2

I'm trying to split a string into "sentences" but I'm having an issue with trailing words. For example:

"This isn't cool. This doesn't work. This"

should split into

[This is cool., This doesn't work., This]

So far I've been using "[^\\.!?]*[\\.\\s!?]+" but can't figure out how to adjust this for the trailing word since there is no terminating character and thus nothing to look for. Is there something I can add or do I need to adjust this completely?

Veer Singh
  • 913
  • 2
  • 11
  • 26
cjcamisa
  • 129
  • 1
  • 6
  • I'm on mobile and can't test this, but you should try adding the end of string meta character `$` to your second series of characters. – tblznbits Nov 01 '15 at 18:02
  • I won't vote to close it as duplicate of [Split string into sentences based on periods](http://stackoverflow.com/questions/2687012/split-string-into-sentences-based-on-periods) since your title explicitly states that you want to use regex, but consider using other tools for described problem. – Pshemo Nov 01 '15 at 18:12

3 Answers3

2
String s = "This isn't cool. This doesn't work. This";
System.out.println(Arrays.toString(s.split("\\. ")));

Produces:

[This isn't cool, This doesn't work, This]
kukis
  • 4,489
  • 6
  • 27
  • 50
1

Instead of splitting the string you can find all sentences and for matching the trailing sentence you can use anchor $ which will match the end of the string:

List<String> sentences = new ArrayList<String>();
 Matcher m = Pattern.compile("[^?!.]+(?:[.?!]|$)")
     .matcher("This isn't cool. This doesn't work. This");
 while (m.find()) {
   sentences.add(m.group());
 }
Mazdak
  • 105,000
  • 18
  • 159
  • 188
0

You can safely change the last + to a * as well.

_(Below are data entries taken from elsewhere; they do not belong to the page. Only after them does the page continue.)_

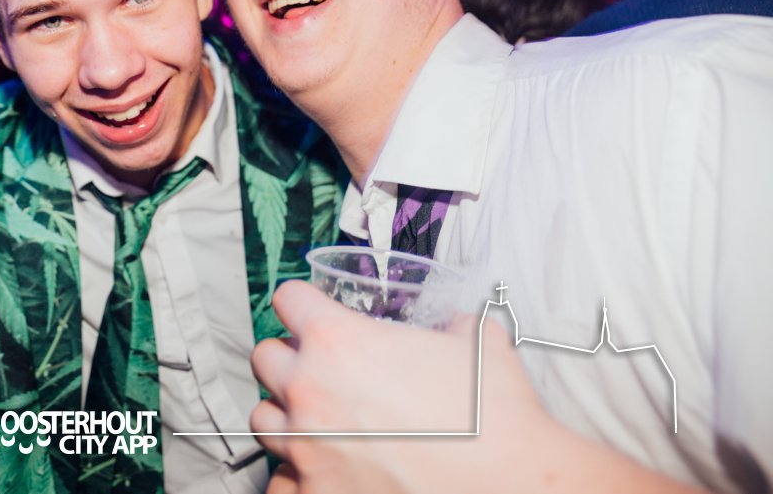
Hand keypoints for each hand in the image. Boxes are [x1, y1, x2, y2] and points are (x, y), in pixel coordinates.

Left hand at [250, 280, 551, 493]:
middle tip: (318, 370)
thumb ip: (452, 326)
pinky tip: (323, 470)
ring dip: (287, 416)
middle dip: (289, 360)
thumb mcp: (477, 344)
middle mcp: (311, 390)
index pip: (288, 300)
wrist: (512, 484)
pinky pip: (280, 480)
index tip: (310, 313)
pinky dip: (297, 475)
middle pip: (265, 358)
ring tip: (318, 422)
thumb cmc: (495, 416)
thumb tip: (456, 326)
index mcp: (339, 341)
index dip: (302, 303)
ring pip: (264, 419)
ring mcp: (307, 447)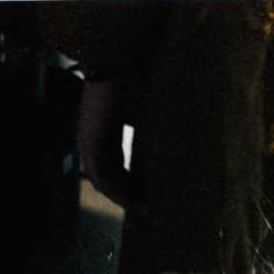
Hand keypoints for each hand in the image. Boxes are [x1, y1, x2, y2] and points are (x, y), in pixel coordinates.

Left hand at [77, 71, 142, 210]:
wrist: (121, 61)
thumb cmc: (139, 79)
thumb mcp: (151, 116)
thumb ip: (156, 136)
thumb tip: (183, 158)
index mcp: (114, 127)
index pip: (123, 162)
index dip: (138, 181)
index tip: (156, 197)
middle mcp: (100, 136)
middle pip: (114, 174)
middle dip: (132, 195)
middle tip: (151, 212)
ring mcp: (92, 139)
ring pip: (106, 179)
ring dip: (124, 197)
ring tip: (144, 211)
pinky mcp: (89, 141)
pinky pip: (99, 175)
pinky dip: (114, 190)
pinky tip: (131, 201)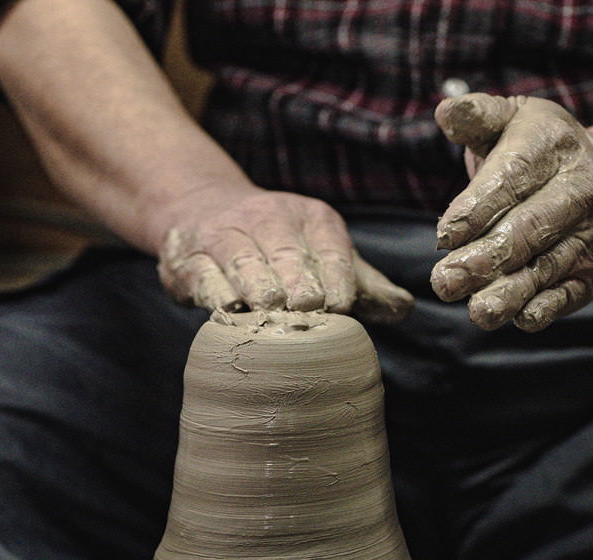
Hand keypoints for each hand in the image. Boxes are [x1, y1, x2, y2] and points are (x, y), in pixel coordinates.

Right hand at [156, 185, 413, 323]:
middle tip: (305, 315)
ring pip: (245, 265)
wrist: (200, 211)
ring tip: (269, 314)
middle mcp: (268, 218)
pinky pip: (204, 278)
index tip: (339, 310)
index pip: (331, 251)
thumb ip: (363, 284)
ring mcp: (224, 235)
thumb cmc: (278, 247)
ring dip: (258, 291)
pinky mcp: (188, 259)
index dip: (336, 282)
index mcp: (312, 218)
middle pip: (288, 259)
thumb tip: (404, 309)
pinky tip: (230, 310)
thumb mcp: (324, 254)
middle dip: (298, 289)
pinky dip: (217, 295)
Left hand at [430, 94, 592, 331]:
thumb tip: (447, 111)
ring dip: (511, 293)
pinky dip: (545, 308)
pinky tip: (519, 318)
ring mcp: (589, 236)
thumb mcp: (512, 120)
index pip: (514, 178)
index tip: (444, 234)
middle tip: (446, 281)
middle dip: (488, 257)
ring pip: (548, 268)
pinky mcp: (592, 274)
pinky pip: (569, 295)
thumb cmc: (539, 150)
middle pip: (532, 228)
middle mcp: (580, 191)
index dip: (479, 207)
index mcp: (554, 147)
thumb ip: (477, 117)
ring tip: (477, 312)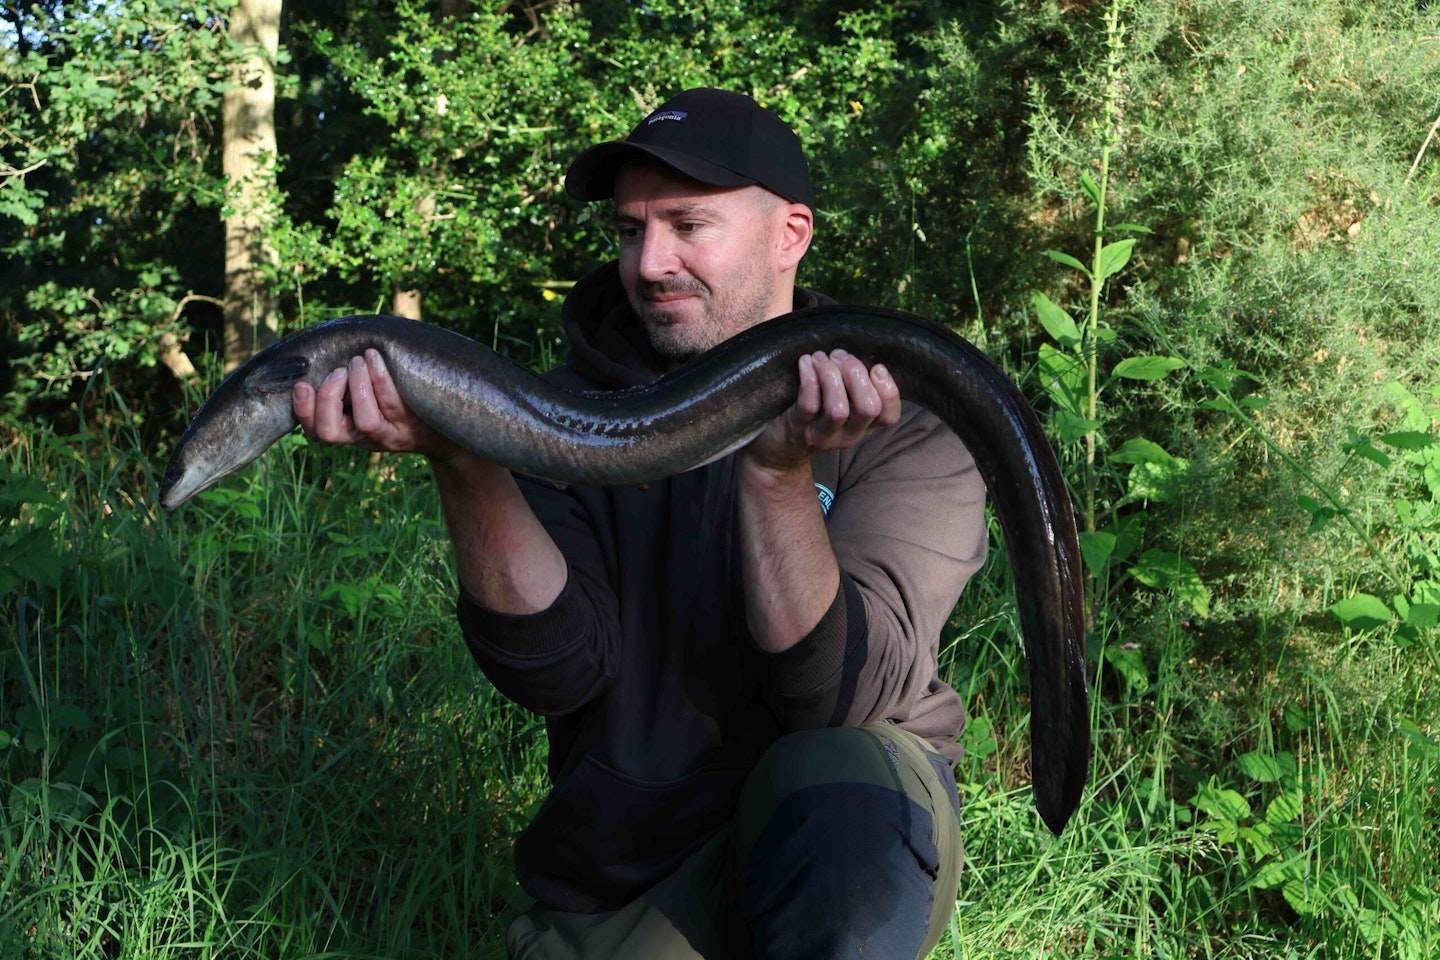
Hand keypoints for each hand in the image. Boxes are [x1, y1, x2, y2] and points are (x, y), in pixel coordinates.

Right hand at [293, 348, 459, 460]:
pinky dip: (380, 377)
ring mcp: (389, 434)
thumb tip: (324, 346)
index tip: (301, 383)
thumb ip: (350, 382)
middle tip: (339, 371)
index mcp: (349, 431)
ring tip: (359, 359)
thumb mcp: (374, 398)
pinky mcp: (411, 425)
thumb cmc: (402, 401)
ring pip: (365, 419)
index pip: (316, 432)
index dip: (303, 410)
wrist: (447, 425)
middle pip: (330, 432)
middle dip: (328, 397)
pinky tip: (376, 356)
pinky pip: (392, 403)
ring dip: (357, 383)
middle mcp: (365, 438)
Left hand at [741, 349, 900, 473]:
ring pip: (838, 408)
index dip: (889, 390)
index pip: (889, 415)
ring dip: (831, 375)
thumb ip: (854, 387)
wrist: (776, 450)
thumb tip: (855, 355)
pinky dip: (809, 378)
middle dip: (856, 373)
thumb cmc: (813, 417)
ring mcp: (822, 435)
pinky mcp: (798, 429)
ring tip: (820, 358)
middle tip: (839, 356)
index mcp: (863, 426)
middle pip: (868, 408)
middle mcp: (848, 434)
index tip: (876, 367)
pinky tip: (805, 362)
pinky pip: (809, 403)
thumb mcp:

Regexes are by default greedy, and each separate part will grab as much data as possible. That means that the first subexpression will match

This isn't cool

and the next part the period and space - and nothing more. Changing the plus to an asterisk will not change this behavior. Inside the string, all sentence ending characters will get matched, and at the end there is nothing left to match - which is valid with a *.

Jongware
  • 22,200
  • 8
  • 54
  • 100